Imagine you want to design some algorithm to detect cancer. You get data of healthy and sick people; you train your algorithm; it works fine, giving you high accuracy and you conclude that you’re ready for a successful career in medical diagnostics. Not so fast. Many things could go wrong. In particular, the distributions that you work with for training and those in the wild might differ considerably.
This happened to an unfortunate startup I had the opportunity to consult for many years ago. They were developing a blood test for prostate cancer, a disease that affects mainly older men. Luckily for them they’d managed to obtain a fair amount of blood samples from patients. It is considerably more difficult, though, to obtain blood samples from healthy men, mainly for ethical reasons. For instance, what do you do with positives? To compensate for that, they asked a large number of students on campus to donate blood and they performed their test. Then they asked me whether I could help them build a classifier to detect the disease. I told them that it would be very easy to distinguish between both datasets with probably near perfect accuracy. After all, the test subjects differed in age, hormone level, physical activity, diet, alcohol consumption, and many more factors unrelated to the disease. This was unlikely to be the case with real patients: Their sampling procedure had caused an extreme case of covariate shift that couldn’t be corrected by conventional means. In other words, training and test data were so different that nothing useful could be done and they had wasted significant amounts of money.
In general the situation is not quite so dire. Assume that we want to estimate some dependency \(p(y|x)\) for which we have labeled data \((x_i,y_i)\). Alas, the observations \(x_i\) are drawn from some distribution \(q(x)\) rather than the ‘proper’ distribution \(p(x)\). If we adopt a risk minimization approach, that is, if we want to solve
\[\mathop{\mathrm{minimize}}_f \frac{1}{m} \sum_{i=1}^m l(x_i,y_i,f(x_i)) \frac{λ}{2} \|f\|^2\]
we will need to re-weight each instance by the ratio of probabilities that it would have been drawn from the correct distribution. That is, we need to reweight things by \(\frac{p(x_i)}{q(x_i)}\). This is the ratio of how frequently the instances would have occurred in the correct set vs. how frequently it occurred with the sampling distribution \(q\). It is sometimes also referred to as the Radon-Nikodym derivative. Such a method is called importance sampling and the following derivation shows why it is valid:
\[\int f(x) dp(x) = \int f(x) \frac{dp(x)}{dq(x)} dq(x)\]
Alas, we do not know \(\frac{dp(x)}{dq(x)}\). Vefore we can do anything useful we need to estimate the ratio. Many methods are available, e.g. some rather fancy operator theoretic ones which try to recalibrate the expectation operator directly using a minimum-norm or a maximum entropy principle. However, there exists a much more pedestrian, yet quite effective approach that will give almost as good results: logistic regression.

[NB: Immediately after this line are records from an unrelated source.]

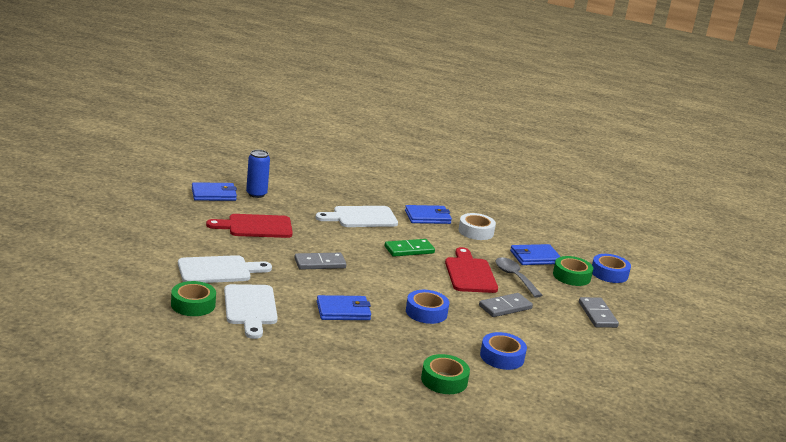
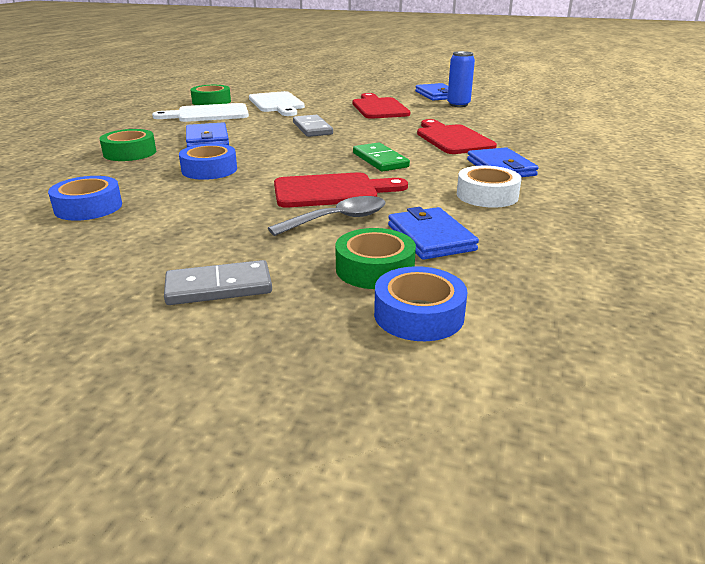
camera: 90 degrees right, 5 degrees up
(361, 217) = (452, 139): white cutting board -> red cutting board
(444, 380) = (46, 178): green tape -> green tape (130, 153)
(505, 307) = (231, 211): grey domino -> none

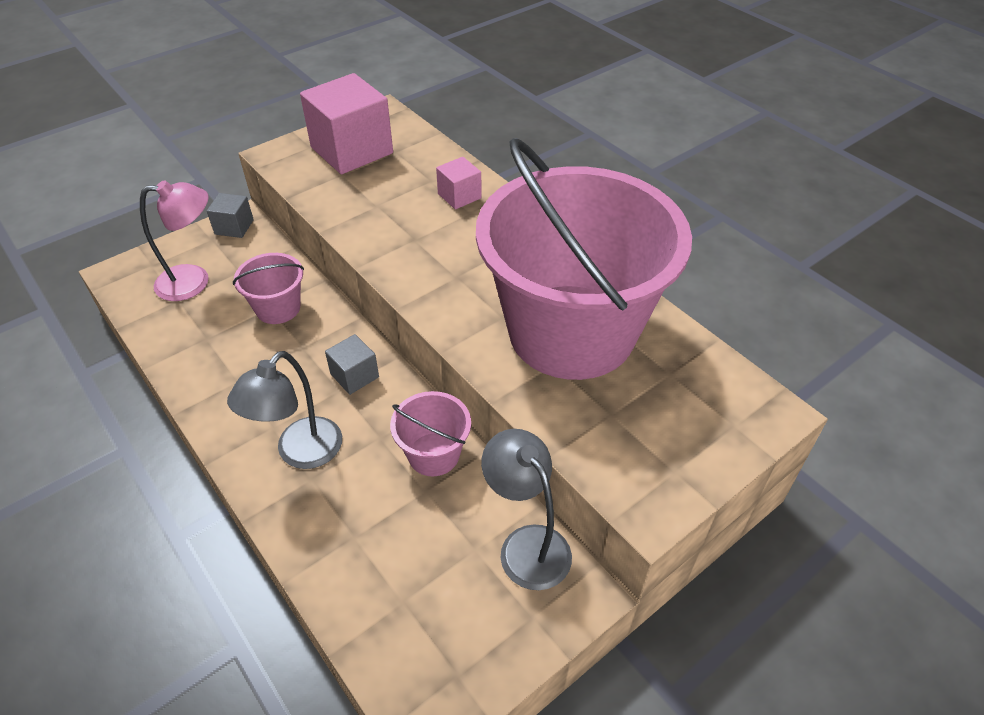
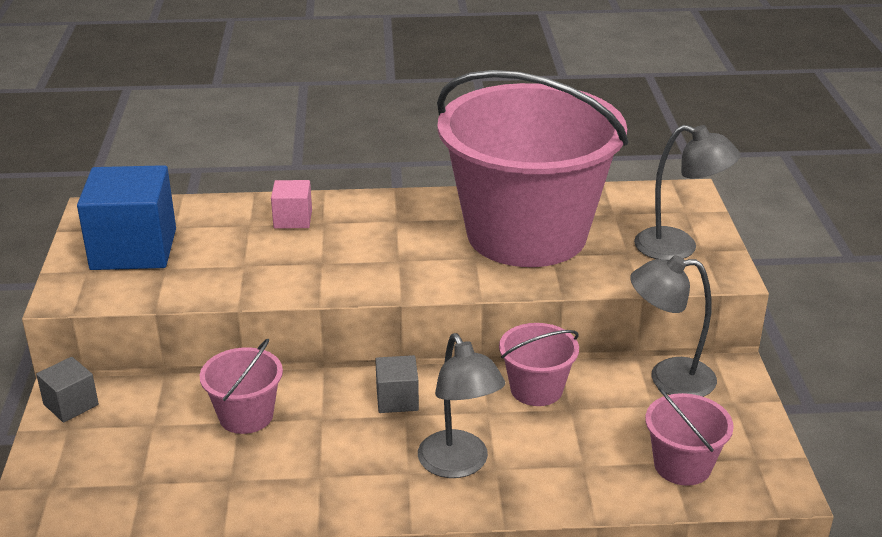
camera: 55 degrees left, 15 degrees down
(194, 281) = (126, 461): pink lamp -> none
(352, 150) = (134, 249): pink cube -> blue cube
(403, 615) = (682, 465): none -> pink bucket
(659, 450) = (678, 248): none -> grey lamp

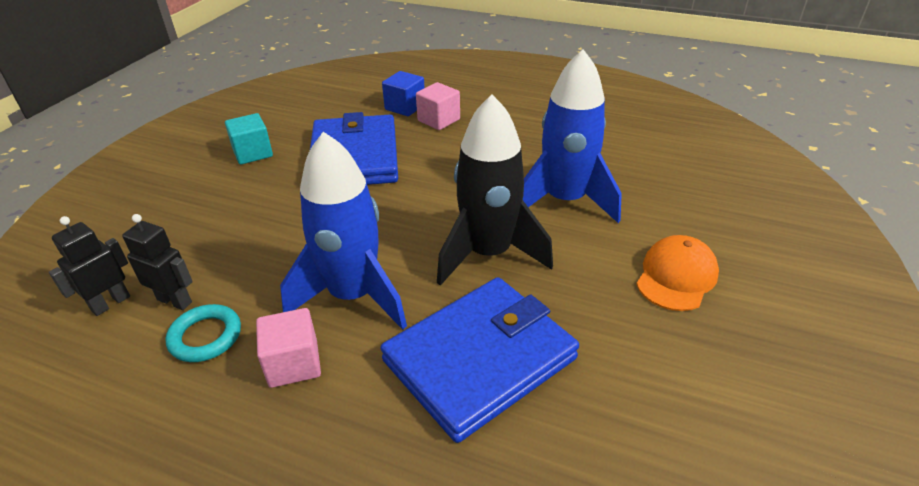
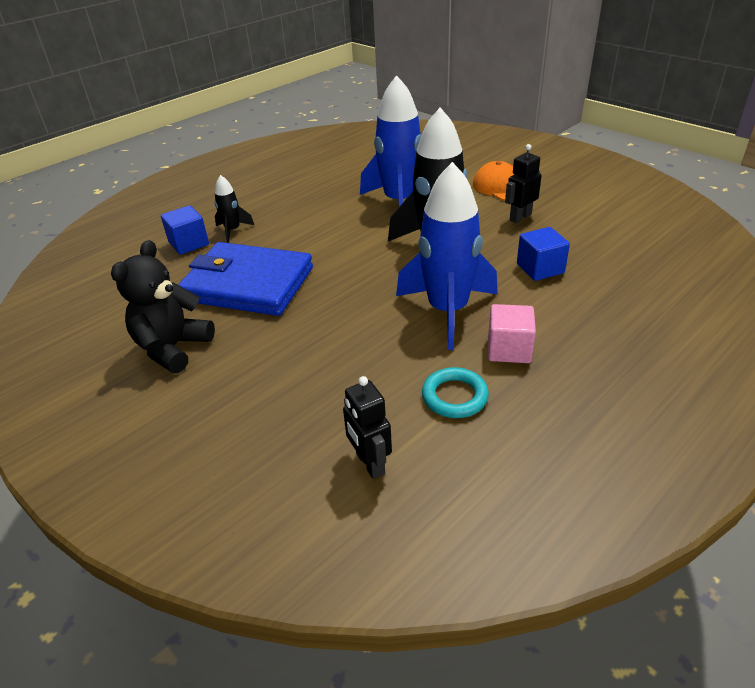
camera: 65 degrees left, 0 degrees up
(175, 301) = (394, 415): black robot -> black robot (520, 217)
(253, 153) = (173, 348): turquoise cube -> black teddy bear
(438, 120) = (233, 230): pink cube -> black rocket
(479, 359) = (540, 268): blue wallet -> blue cube

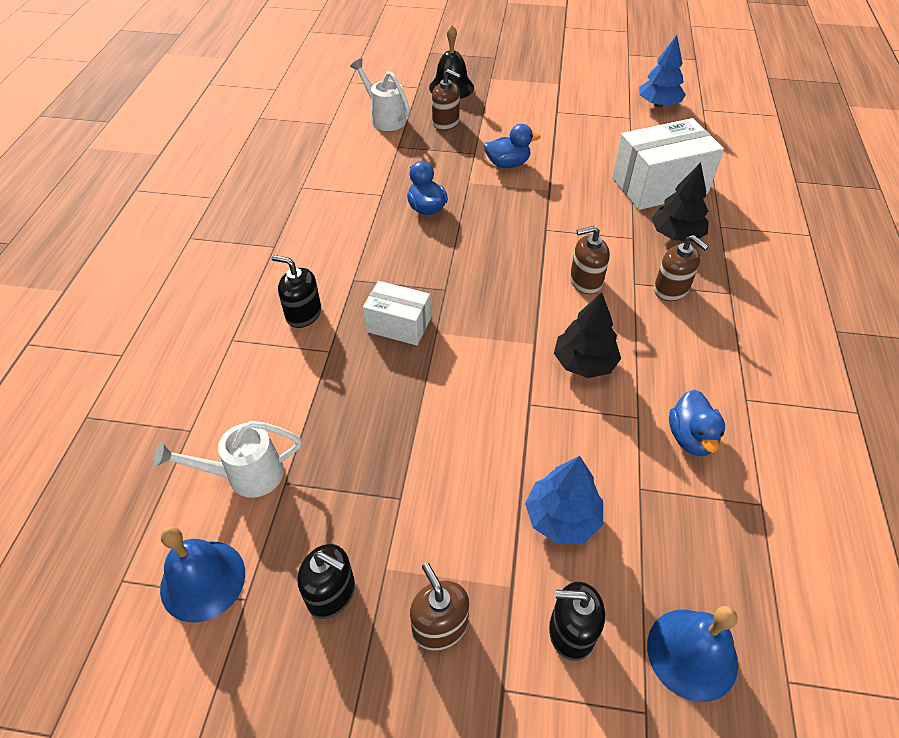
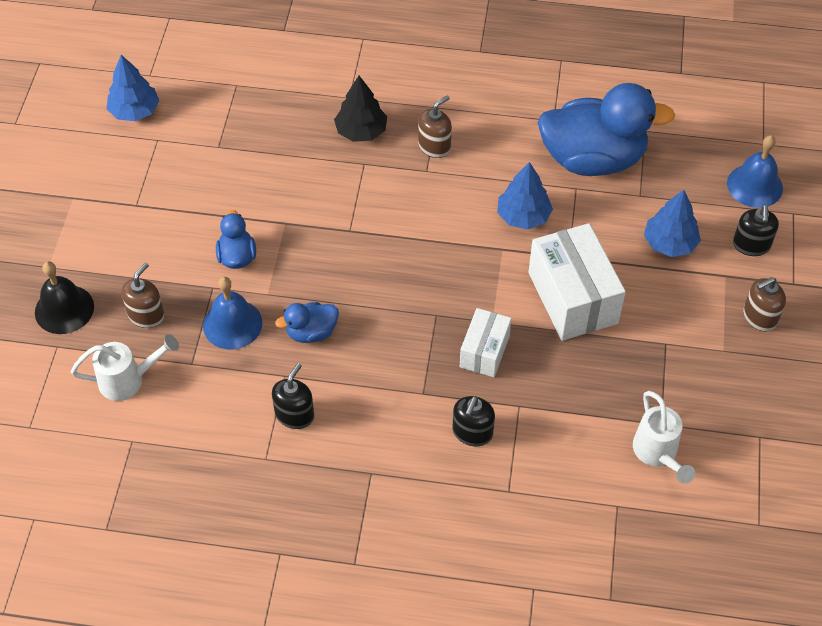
camera: 90 degrees left, 5 degrees up
(203, 580) = (750, 467): blue bell -> blue bell (232, 324)
(331, 593) = (747, 382): black soap dispenser -> black soap dispenser (294, 415)
(385, 118) = (128, 380): white watering can -> white watering can turned 150 degrees counterclockwise
(584, 363) = (523, 216): black tree -> blue tree
(585, 281) = (424, 206): brown soap dispenser -> none
(659, 185) = (284, 132): white box -> white box (572, 298)
(691, 438) = (593, 159): blue duck -> blue duck, size x2.19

After all, we know how to estimate probability ratios. This is achieved by learning a classifier to distinguish between data drawn from \(p\) and data drawn from \(q\). If it is impossible to distinguish between the two distributions then it means that the associated instances are equaly likely to come from either oneof the two distributions. On the other hand, any instances that can be well discriminated should be significantly over/underweighted accordingly. For simplicity’s sake assume that we have an equal number of instances from both distributions, denoted by \(x_i \sim p(x)\) and \(x_i' \sim q(x)\) respectively. Now denote by \(z_i\) labels which are \(1\) for data drawn from \(p\) and \(-1\) for data drawn from \(q\). Then the probability in a mixed dataset is given by
\[p(z=1|x)=\frac{p(x)}{p(x)+q(x)}\]
Hence, if we use a logistic regression approach which yields \(p(z=1|x)=\frac{1}{1+ e^{-f(x)}}\), it follows (after some simple algebra) that
\[\frac{p(z=+1|x)}{p(z=−1|x)} = e^{f(x)}.\]
Now we only need to solve the logistic regression problem (or use some convenient AutoML tool such as AutoGluon)
\[\mathop{\mathrm{minimize}}_f \frac{1}{2m} \sum_{(x,z)} \log\left[1+\exp(−zf(x))\right]+\frac{\lambda}{2} \|f\|^2\]
to obtain \(f\). Subsequently we can use \(e^{f(x_i)}\) as covariate shift correction weights in training our actual classifier. The good news is that we can use an off-the-shelf tool to deal with a decidedly nonstandard estimation problem. Note that the weights \(e^{f(x_i)}\) can be quite a bit off. This is fixable, e.g. by using an estimator that isn’t prone to this, or by using conformal methods. But that’s a topic for another day.
PS: The figure up top (which has been copied all over the internet, often without attribution) is likely due to Masashi Sugiyama.